▶ Recorded data:
****
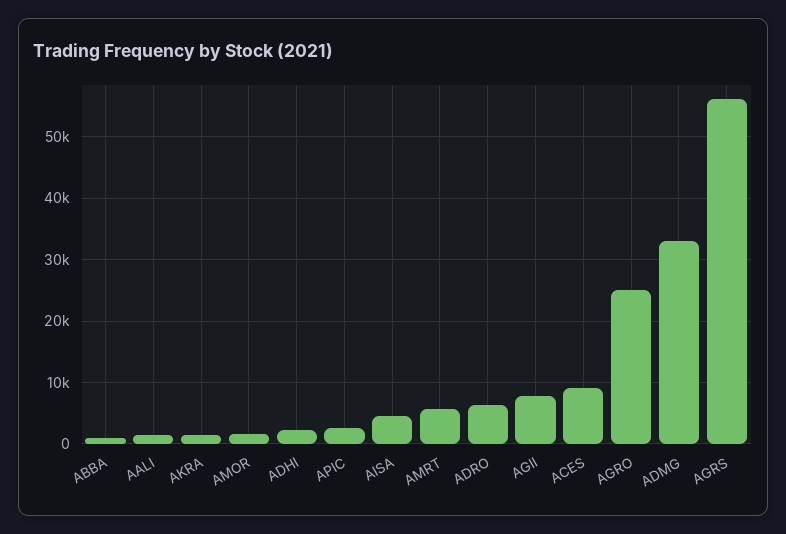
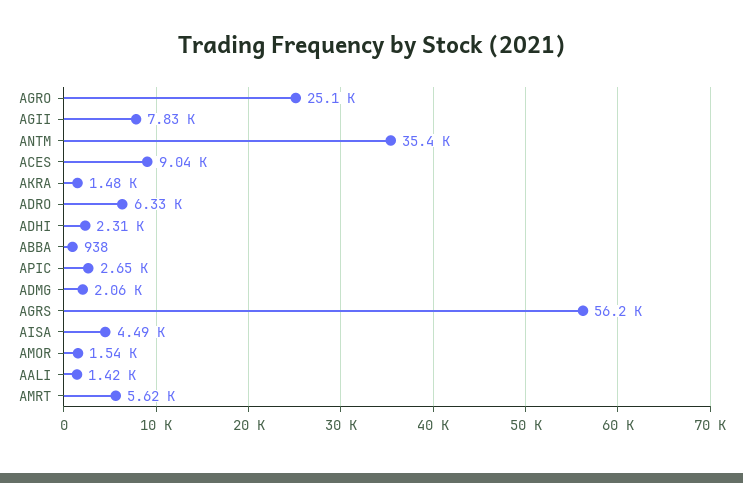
  {
    "ABBA": 938,
    "AALI": 1420,
    "AKRA": 1480,
    "AMOR": 1540,
    "ADHI": 2310,
    "APIC": 2650,
    "AISA": 4490,
    "AMRT": 5620,
    "ADRO": 6330,
    "AGII": 7830,
    "ACES": 9040,
    "AGRO": 25100,
-   "ADMG": 33000,
+   "ADMG": 2060,
-   "AGRS": 56200
+   "AGRS": 56200,
+   "ANTM": 35400
  }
****
▶ Assigned task:
All of the entries above should be copied exactly, with the images left out.

▶ Reply to the exercise:
  {
    "ABBA": 938,
    "AALI": 1420,
    "AKRA": 1480,
    "AMOR": 1540,
    "ADHI": 2310,
    "APIC": 2650,
    "AISA": 4490,
    "AMRT": 5620,
    "ADRO": 6330,
    "AGII": 7830,
    "ACES": 9040,
    "AGRO": 25100,
-   "ADMG": 33000,
+   "ADMG": 2060,
-   "AGRS": 56200
+   "AGRS": 56200,
+   "ANTM": 35400
  }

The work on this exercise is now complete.